Angélica taught in New York City as a 1994 corps member, working in the city where she was raised.
Penny Schwinn (Baltimore ’04), Tennessee State Education Commissioner
Penny Schwinn hit the ground running in her role as Tennessee State Education Commissioner after her appointment in early 2019. She plans to spend her first few months traveling to every school district in Tennessee and preparing for state testing this spring.
Penny brings a wealth of experience to her role, having spent the past five years working in state education leadership positions in Texas and Delaware. Among her accomplishments, she developed local and state systems to hold schools accountable for strong student achievement. She also supported the development of open-source instructional materials and managed a team that provided professional development to over 20,000 educators per year.
Originally from Sacramento, California. Penny built her early career investing in education in her hometown. Three years after she served as a corps member in Baltimore, she founded Capitol Collegiate Academy in 2009, a K-8 charter school serving low-income students. She ran a successful campaign and served on the Sacramento Board of Education in 2012 and went on to lead as assistant superintendent at Sacramento Unified School District.
Penny is the second TFA alum to serve as state education commissioner in Tennessee, following Kevin Huffman (Houston ’92), who served from 2011 to 2015.
Jeff Riley (Baltimore ’93), Massachusetts Commissioner of Elementary & Secondary Education
Since stepping into Massachusetts’ commissioner role in 2018, Jeff Riley is bringing together polarized groups within the Massachusetts education community in order to better serve students. He recently helped forge an unprecedented partnership between a school district and local charter school, testing out new ways that the two systems can work together to offer more equitable school options for families. “In a time of great polarization, it’s heartening to see folks come together and work on behalf of who matters most, I hope, to all of us, which is our students,” Jeff said recently.
Jeff’s other priorities include supporting and retaining teachers and increasing teacher diversity. Only 8 percent of Massachusetts teachers identify as people of color, compared to roughly 40 percent of the student population.

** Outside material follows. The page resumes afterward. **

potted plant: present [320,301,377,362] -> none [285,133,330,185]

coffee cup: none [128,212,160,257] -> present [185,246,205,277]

Jeff has followed a leadership path in Massachusetts schools for nearly two decades, starting as principal of Tyngsborough Middle School in 2001, and Edwards Middle School in 2007. He then served as superintendent and receiver of Lawrence Public Schools. While there, he led major improvements, including extending the school day and giving schools more autonomy. He also developed a strong partnership with the teachers’ unions, all of which resulted in students making dramatic increases in test scores and graduation rates.

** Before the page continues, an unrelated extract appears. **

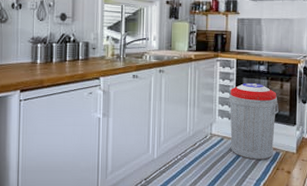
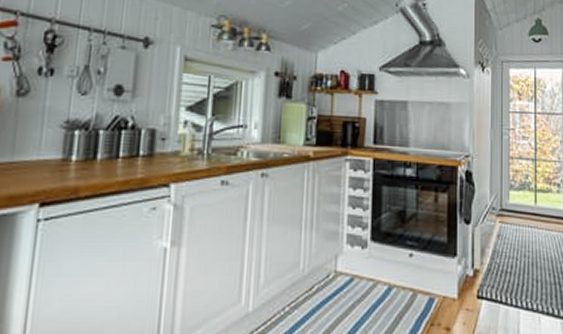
trash can: present [228,82,279,160] -> none [361,193,432,311]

Jeff began his education career as a Baltimore corps member in 1993.
Mark Johnson (Charlotte ’06), North Carolina State Superintendent of Education
Mark Johnson was elected North Carolina state superintendent of education in 2016. Over the past three years, Mark has worked to improve the way the state handles testing by proposing fewer and shorter tests and advocating for other ways that students can show progress. In the wake of Hurricane Florence last fall, Mark, along with other state education officials, launched a bipartisan initiative, Florence Aid for Students and Teachers (FAST NC), which raised nearly $1 million to help schools recover from the storm damage.
Before leading as state superintendent, Mark served on the Forsyth County School Board in North Carolina for two years. He also worked as an attorney for North Carolina-based law firms.
Mark taught at West Charlotte High School for two years as a 2006 Charlotte corps member—an experience that set the course for his future career. In a local news story, he said, “I realized that I was ready—if given the opportunity—to devote my life to making sure in my lifetime that all students have the opportunity to succeed.”